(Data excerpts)
..........

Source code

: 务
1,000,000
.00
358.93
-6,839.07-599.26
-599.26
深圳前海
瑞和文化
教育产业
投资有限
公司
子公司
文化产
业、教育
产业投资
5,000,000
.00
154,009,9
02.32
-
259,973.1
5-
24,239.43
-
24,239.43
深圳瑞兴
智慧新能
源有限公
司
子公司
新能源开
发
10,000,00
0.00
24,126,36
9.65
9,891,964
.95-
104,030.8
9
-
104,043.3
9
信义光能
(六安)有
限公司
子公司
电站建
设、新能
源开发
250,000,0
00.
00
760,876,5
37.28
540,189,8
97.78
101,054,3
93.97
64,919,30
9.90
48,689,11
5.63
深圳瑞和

..........

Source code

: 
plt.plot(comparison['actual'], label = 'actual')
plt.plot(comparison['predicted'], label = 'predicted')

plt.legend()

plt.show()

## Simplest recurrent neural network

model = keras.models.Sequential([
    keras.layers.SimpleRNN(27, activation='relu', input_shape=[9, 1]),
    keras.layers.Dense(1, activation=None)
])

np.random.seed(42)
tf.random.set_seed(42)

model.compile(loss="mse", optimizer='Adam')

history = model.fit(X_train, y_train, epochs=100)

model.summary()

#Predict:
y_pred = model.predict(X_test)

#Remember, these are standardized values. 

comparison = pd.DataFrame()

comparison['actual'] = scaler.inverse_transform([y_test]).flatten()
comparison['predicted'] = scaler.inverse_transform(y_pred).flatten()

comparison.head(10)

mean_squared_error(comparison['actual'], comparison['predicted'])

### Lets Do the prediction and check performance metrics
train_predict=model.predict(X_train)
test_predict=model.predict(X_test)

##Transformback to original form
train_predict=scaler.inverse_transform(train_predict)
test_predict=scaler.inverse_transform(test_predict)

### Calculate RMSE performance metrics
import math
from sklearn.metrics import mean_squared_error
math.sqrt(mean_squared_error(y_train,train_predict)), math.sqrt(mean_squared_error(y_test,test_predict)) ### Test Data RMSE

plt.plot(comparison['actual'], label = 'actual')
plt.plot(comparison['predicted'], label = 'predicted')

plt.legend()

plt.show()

..........

• [YOUR GOAL]:
In the records above, find every line that contains the word "activation" and copy it.

• [TASK SOLUTION]:
    keras.layers.SimpleRNN(27, activation='relu', input_shape=[9, 1]),
    keras.layers.Dense(1, activation=None)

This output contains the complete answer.